The three-week lockdown to contain the covid-19 pandemic has deeply impacted India’s real estate sector, which was already reeling from a liquidity crunch and weak residential sales.
The impact on discretionary spending may disrupt the retail mall business for a long time, while a sharp drop in home sales will heighten liquidity and cash flow pressures for developers. Affordable housing, which has held up in the five-year-long slowdown, may also get hit by the ongoing crisis.
However, the commercial office business, which has been an outlier of sorts, may face limited impact though this may be determined by how the information technology (IT) sector, one of the largest occupiers of office space, performs in the near future.
“Residential sales are down by 70-80% because of the lockdown and distancing, and there is a postponing of decisions by buyers that may take some time to return to normal. However, housing is a necessity and we hope that those who need homes will buy at some point. The situation is critical and the impact on the sector would depend on how the government handles the situation and the incentives it gives,” said Niranjan Hiranandani, co-founder and managing director, Hiranandani Group.
Shopping malls would see a 10-12% year-on-year erosion of rental income, given the temporary closure of malls and the risk of reduced footfall and discretionary consumption spends in 2020-21, a 27 March note by India Ratings and Research said. Cash flow gaps could widen in the residential sector, with limited sales in the coming months and debt servicing could be a challenge, especially for non-Grade 1 developers, it said.
The situation has added to the liquidity and cash flow crunch in the sector, said Gautam Chatterjee, chairman, Maharashtra Real Estate Regulatory Authority (RERA).
“There is a lot of uncertainty now on how long this crisis will last and what happens after that. How long will construction remain stalled? When will migrant labourers return because it is a labour-intensive sector? Lack of money had stopped construction work in many cases and with this crisis now, it’s important that the construction cycle resumes soon,” Chatterjee said.
On Thursday, Maha-Rera extended the completion deadline of registered projects by three months. However, Hiranandani said the impact could last longer and a one-year moratorium would be better.
Given the impending economic slowdown and job losses, if housing finance companies and banks were to tighten their home loan disbursements criteria, sales or collections could see further pressure especially in the affordable segment, the India Ratings report said.
Bengaluru-based Brigade Group’s residential sales were good until the lockdown, said its chief financial officer, Atul Goyal.
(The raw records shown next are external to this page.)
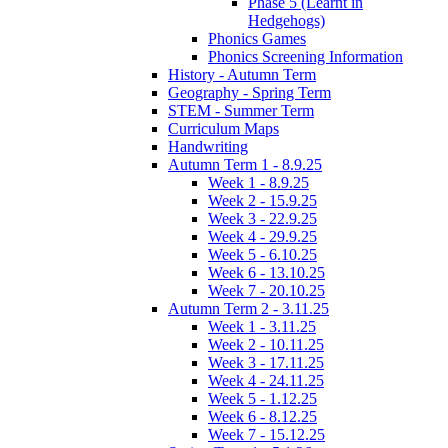
Phase 5 (Learnt in
Hedgehogs)
Phonics Games
Phonics Screening Information
History - Autumn Term
Geography - Spring Term
STEM - Summer Term
Curriculum Maps
Handwriting
Autumn Term 1 - 8.9.25
Week 1 - 8.9.25
Week 2 - 15.9.25
Week 3 - 22.9.25
Week 4 - 29.9.25
Week 5 - 6.10.25
Week 6 - 13.10.25
Week 7 - 20.10.25
Autumn Term 2 - 3.11.25
Week 1 - 3.11.25
Week 2 - 10.11.25
Week 3 - 17.11.25
Week 4 - 24.11.25
Week 5 - 1.12.25
Week 6 - 8.12.25
Week 7 - 15.12.25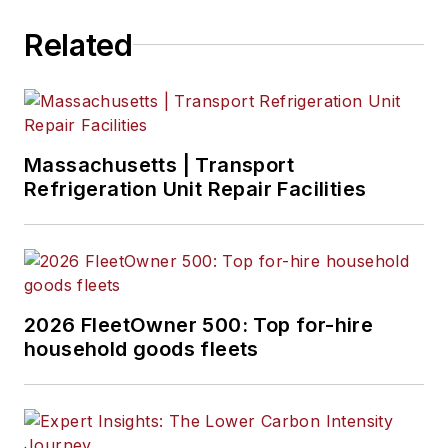
Related
Massachusetts | Transport
Refrigeration Unit Repair Facilities
2026 FleetOwner 500: Top for-hire
household goods fleets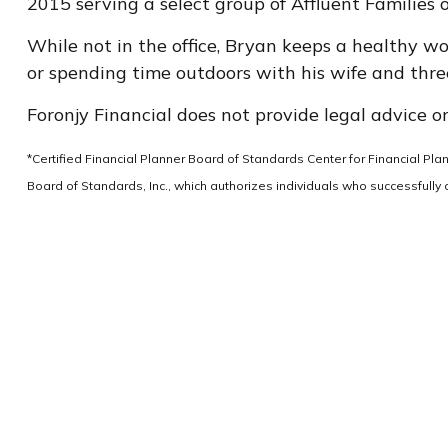
2015 serving a select group of Affluent Families 
While not in the office, Bryan keeps a healthy wor
or spending time outdoors with his wife and three
Foronjy Financial does not provide legal advice or
*Certified Financial Planner Board of Standards Center for Financial Pl
Board of Standards, Inc., which authorizes individuals who successfully c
However, once the lockdown kicked in, customer bookings stalled, though Brigade is now taking bookings online. “Payments are still coming but the run rate is down. A lot will also depend on job and salary cuts and how the IT sector performs. It helps that Brigade has a diversified real estate portfolio because those only into residential or retail projects may face challenges. Well-capitalised developers will survive, but many others may go for loan deferments,” Goyal said. Brigade has already made interest repayments for March, he said.
Embassy Group chairman Jitu Virwani said fund-raising may be a problem if this continues, but so far, there has been no significant impact on the office leasing business.
The liquidity crisis has been a concern for over a year, with non-banking lenders staying away. The epidemic couldn’t have come at a worse time, when the residential sector was expected to slowly recover over the coming months.